Document segment =
┏━━

This thread has been locked.

If you have a related question, please click the "Ask a related question" button in the top right corner. The newly created question will be automatically linked to this question.

Avoid race condition between ISR and main

Other Parts Discussed in Thread: MSP430F5529

Hi all,

This is my first post here and also I'm a noob when it comes to microcontrollers and I need some help.

Please look at the following code example:

volatile int x = 0;

int main(void)
{
    HAL_initPorts();
    HAL_initClocks();
    __enable_interrupt();
    while(1)
    {
        if (x)
        {
            //do some work
            x = 0;
        }
    }
}

void some_isr(void)
{
    x = 1;
}

Now from my understanding I can see a potential race condition can occur during the following scenario:

1) some_isr was triggered and set x = 1

2) main continued its work and if (x) resulted in a true value

3) right before the line "x = 0" in main the ISR was triggered again setting x = 1 again

4) main continued its work and set x = 0 not "knowing" the ISR was triggered again and it will not enter the "if (x)" condition on the next iteration

So how can this be avoided? In higher level programming languages I guess I would use some kind of a mutex or auto reset event to prevent this race condition.

Would disabling interrupts from within the ISR and then re-enabling them in main be a possible solution? If so is this recommended or can it have side-effects?

Thanks

  • Hi Itay,

    Itay Zafrir said:
    Would disabling interrupts from within the ISR and then re-enabling them in main be a possible solution? If so is this recommended or can it have side-effects?

    Normally interrupts are disabled during the actual execution of the ISR anyway, but you're talking I think about if you can disable interrupts for after the ISR so that they are only re-enabled in main after the if statement has finished its execution and modification of x, correct?

┗━━

Provided data =

┏━━

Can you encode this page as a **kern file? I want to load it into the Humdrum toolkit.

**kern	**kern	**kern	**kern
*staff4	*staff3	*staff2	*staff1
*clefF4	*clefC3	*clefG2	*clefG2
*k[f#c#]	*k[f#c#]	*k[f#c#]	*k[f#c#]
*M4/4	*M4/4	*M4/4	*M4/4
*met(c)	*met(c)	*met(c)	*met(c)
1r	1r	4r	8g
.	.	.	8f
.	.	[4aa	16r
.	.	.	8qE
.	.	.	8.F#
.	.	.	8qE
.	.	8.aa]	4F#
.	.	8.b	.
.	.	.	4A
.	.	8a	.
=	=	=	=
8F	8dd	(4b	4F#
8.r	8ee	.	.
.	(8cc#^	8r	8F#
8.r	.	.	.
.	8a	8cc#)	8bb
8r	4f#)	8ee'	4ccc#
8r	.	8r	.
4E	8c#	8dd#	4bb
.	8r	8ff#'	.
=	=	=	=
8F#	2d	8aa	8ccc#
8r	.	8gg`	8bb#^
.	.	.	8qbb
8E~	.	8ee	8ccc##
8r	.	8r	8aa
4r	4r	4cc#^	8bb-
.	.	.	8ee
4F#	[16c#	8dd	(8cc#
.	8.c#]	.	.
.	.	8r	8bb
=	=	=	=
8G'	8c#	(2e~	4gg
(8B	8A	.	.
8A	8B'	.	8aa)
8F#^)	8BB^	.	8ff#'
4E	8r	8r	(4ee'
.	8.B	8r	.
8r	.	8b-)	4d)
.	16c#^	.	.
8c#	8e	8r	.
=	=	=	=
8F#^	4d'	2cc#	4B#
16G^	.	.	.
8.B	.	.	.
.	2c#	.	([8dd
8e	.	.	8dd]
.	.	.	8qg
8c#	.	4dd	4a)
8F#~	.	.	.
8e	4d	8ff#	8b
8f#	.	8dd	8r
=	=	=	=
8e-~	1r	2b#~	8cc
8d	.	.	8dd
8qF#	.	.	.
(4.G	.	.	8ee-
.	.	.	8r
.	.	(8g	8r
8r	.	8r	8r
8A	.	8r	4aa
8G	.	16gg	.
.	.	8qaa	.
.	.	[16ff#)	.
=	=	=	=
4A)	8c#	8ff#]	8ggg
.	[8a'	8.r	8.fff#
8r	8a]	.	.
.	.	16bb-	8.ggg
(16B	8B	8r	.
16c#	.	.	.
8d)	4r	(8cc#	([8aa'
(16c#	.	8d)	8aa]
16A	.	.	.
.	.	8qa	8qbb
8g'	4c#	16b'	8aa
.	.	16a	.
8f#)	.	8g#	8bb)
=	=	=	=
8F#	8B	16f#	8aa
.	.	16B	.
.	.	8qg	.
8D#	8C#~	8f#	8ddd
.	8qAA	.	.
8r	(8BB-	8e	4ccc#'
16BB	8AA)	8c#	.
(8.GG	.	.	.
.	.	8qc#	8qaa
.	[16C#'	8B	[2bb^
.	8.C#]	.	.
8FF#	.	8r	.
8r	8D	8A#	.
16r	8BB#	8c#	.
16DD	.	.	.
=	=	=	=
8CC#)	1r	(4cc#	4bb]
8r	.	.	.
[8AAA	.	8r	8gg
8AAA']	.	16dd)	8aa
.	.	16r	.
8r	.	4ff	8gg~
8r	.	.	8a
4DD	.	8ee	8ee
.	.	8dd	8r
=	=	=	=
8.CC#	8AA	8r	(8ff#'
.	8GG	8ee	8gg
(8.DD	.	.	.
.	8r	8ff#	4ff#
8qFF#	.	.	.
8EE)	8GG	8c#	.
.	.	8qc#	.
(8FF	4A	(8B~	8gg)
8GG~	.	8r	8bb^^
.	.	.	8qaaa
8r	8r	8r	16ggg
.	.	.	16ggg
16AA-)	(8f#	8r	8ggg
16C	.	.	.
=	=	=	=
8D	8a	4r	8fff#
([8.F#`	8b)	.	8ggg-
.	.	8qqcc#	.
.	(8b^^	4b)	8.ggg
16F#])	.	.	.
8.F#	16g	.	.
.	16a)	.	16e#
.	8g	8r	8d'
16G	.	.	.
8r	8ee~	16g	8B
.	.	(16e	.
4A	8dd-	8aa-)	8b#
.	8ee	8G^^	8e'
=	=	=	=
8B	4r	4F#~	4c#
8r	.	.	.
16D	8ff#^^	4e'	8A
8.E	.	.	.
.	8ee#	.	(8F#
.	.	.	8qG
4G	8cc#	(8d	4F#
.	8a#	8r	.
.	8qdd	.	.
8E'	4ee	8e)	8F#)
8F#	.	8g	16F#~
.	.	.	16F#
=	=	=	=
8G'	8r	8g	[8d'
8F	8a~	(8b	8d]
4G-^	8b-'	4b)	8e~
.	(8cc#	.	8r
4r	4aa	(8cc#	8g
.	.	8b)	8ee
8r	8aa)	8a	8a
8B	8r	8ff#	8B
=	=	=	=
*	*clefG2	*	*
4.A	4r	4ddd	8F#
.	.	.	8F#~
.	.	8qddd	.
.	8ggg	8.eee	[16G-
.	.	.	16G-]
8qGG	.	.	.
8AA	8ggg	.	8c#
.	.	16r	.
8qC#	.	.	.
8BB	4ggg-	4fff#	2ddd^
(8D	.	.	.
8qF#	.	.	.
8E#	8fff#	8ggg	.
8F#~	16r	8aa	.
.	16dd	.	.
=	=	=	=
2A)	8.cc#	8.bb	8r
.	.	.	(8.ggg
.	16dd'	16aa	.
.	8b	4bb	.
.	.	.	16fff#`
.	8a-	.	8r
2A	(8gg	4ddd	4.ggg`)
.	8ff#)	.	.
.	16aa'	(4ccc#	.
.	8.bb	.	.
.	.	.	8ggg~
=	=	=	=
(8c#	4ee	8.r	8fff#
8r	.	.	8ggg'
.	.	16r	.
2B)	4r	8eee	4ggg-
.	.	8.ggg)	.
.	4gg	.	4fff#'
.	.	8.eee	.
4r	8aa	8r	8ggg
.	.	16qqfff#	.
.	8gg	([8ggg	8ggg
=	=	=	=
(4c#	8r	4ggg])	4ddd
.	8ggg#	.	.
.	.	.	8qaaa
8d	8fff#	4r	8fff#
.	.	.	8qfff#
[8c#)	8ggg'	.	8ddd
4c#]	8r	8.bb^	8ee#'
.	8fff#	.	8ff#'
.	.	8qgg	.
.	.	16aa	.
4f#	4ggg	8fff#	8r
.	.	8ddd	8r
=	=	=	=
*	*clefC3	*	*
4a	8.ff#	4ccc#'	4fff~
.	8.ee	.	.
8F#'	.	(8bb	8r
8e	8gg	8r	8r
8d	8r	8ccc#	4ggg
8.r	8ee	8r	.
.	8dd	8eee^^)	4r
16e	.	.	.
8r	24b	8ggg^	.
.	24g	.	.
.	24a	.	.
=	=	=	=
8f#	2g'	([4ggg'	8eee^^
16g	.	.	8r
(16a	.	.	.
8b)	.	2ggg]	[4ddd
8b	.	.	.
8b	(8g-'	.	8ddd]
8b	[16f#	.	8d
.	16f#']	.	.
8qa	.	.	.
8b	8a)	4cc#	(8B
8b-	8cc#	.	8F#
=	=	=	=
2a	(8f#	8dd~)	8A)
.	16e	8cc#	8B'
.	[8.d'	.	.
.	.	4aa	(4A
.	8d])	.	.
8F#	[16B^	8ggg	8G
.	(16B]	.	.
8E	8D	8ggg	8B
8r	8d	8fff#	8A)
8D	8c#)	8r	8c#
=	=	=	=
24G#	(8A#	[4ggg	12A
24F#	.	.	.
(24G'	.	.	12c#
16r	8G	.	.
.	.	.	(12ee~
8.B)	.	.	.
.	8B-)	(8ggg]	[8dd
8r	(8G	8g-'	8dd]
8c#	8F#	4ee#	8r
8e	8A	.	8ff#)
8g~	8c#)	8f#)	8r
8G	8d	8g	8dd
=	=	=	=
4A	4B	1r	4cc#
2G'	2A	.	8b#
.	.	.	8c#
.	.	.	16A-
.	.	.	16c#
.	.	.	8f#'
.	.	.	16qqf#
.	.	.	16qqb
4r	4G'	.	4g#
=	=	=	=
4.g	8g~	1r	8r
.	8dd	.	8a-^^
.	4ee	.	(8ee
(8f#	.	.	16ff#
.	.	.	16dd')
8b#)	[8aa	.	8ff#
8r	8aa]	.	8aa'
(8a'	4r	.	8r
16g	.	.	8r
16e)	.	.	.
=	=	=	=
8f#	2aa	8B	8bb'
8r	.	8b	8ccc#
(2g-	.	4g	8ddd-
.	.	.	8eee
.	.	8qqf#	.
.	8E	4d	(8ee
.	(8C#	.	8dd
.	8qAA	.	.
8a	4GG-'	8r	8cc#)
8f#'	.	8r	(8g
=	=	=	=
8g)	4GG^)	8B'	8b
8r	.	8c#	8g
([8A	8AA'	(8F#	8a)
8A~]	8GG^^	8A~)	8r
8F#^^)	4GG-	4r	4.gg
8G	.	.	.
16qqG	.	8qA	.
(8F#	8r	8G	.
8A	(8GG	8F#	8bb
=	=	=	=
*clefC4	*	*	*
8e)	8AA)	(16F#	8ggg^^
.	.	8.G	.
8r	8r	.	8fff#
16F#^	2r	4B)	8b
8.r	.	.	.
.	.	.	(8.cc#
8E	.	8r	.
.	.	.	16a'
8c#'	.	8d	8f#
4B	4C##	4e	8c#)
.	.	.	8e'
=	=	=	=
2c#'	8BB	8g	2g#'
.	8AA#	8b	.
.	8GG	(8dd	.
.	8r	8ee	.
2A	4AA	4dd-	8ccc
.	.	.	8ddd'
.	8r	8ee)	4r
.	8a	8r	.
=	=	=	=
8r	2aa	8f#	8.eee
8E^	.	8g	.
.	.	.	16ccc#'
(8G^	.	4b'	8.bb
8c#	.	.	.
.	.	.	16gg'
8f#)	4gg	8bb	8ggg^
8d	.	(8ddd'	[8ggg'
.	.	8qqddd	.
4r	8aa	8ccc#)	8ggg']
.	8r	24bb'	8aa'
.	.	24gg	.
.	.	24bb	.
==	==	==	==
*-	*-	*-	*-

┗━━

Written tasks =
• A. In the race condition thread, repeat the passage between "Normally interrupts are" and "of x, correct?", inclusive.
• B. Which other part does the race condition thread list as discussed?

Per-task answers =
• A.
Normally interrupts are disabled during the actual execution of the ISR anyway, but you're talking I think about if you can disable interrupts for after the ISR so that they are only re-enabled in main after the if statement has finished its execution and modification of x, correct?

• B. MSP430F5529